At last the five agreed, some with enthusiasm, others doubtfully. And so it was decided that, as soon as the weather cleared, the barons would hasten northward to their baronies, like chaff blown before an oncoming storm, to harass Count Ulric’s Army of the North when it sought passage through their property.
After the barons had retired for the night, Prospero asked Conan: “Think you they will arrive in time?”
“For that matter,” added Trocero, “will they hold true to their new alliance, if Numedides strews our path with steel or if Tarantia stands firm against us?”
Conan shrugged. “I am no prophet.

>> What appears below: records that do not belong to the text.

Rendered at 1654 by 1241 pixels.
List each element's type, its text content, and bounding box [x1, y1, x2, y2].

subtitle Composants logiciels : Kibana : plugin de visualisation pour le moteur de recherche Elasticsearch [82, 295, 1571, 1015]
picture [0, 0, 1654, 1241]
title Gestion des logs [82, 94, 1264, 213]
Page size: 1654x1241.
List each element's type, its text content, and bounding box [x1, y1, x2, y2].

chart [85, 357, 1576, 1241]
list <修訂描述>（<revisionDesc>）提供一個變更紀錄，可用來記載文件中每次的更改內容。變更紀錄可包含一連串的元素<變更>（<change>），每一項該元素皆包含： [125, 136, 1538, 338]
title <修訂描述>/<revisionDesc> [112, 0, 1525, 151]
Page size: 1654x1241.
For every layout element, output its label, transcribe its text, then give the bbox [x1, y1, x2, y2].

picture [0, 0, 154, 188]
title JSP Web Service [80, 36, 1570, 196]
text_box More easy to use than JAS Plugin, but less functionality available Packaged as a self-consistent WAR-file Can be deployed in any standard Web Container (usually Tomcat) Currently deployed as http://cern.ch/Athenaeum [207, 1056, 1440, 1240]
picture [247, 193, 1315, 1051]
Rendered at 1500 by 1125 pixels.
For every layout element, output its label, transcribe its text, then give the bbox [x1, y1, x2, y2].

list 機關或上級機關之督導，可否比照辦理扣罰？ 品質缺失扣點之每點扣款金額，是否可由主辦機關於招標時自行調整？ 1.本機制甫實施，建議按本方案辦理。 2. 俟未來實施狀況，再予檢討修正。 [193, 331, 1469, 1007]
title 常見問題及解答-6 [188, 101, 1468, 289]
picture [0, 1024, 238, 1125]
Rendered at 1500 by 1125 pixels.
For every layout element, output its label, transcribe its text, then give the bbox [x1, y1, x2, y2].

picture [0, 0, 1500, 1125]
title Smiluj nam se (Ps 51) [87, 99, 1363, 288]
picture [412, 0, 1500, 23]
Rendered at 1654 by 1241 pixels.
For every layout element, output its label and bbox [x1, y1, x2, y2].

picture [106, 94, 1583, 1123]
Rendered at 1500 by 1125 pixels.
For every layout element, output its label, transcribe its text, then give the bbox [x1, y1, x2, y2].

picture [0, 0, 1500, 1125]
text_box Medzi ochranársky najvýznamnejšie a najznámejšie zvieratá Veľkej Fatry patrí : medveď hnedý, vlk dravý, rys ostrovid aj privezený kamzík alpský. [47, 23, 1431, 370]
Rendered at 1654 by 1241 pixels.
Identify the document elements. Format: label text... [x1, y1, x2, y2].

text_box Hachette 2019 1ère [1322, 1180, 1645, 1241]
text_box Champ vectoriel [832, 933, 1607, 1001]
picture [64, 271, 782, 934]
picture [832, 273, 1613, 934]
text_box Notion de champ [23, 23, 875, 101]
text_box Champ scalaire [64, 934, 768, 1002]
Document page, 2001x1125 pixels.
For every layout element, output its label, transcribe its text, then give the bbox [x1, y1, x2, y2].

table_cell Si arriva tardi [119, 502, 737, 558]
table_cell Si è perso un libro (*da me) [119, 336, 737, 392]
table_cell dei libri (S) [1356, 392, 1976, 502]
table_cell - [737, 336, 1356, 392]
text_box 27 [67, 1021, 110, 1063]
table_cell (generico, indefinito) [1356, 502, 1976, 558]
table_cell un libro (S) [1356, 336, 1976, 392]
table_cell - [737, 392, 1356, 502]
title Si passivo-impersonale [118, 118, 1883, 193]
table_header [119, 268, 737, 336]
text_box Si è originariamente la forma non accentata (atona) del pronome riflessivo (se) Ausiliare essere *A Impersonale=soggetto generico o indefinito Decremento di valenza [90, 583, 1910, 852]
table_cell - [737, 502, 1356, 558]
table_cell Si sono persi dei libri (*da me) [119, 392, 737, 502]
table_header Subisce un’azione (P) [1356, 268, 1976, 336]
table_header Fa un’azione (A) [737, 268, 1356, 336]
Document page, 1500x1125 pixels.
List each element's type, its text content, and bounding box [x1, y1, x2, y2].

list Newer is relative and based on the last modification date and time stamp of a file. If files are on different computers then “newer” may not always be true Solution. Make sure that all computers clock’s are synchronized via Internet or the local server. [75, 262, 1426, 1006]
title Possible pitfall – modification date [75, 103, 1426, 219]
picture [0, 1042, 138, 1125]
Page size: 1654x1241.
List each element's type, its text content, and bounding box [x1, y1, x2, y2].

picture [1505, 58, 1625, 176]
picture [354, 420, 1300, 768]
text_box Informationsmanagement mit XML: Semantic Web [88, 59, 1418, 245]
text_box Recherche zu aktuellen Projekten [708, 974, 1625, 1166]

The gods alone can read the hearts of men.”
The sorcerer s chariot rumbled through the streets of Tarantia, with Hsiao, legs braced against the floor-boards, gripping the reins and Thulandra Thuu in hooded cloak seated on the pillow-padded bench. Citizens who remarked the vehicle’s approach turned away their faces. To meet the dark sorcerer’s eyes might focus his attention, and all deemed it expedient to escape the magician’s notice. For none there was who failed to hear rumors of his black experiments and tales of missing maidens.
The great bronze portals of the South Gate swung open at the vehicle’s approach and closed behind it Along the open country road, the strange steed paced at twice the speed of ordinary horseflesh, while the chariot bounced and swayed, trailing a thin plume of dust More than forty leagues of white road unrolled with every passing day; and neither heat, nor rain, nor gloom of night stayed the iron stallion from its appointed task. When Hsiao wearied, his master grasped the reins. During these periods of rest, the yellow man devoured cold meats and snatched a spell of fitful sleep. Whether his master ever closed his eyes, Hsiao knew not.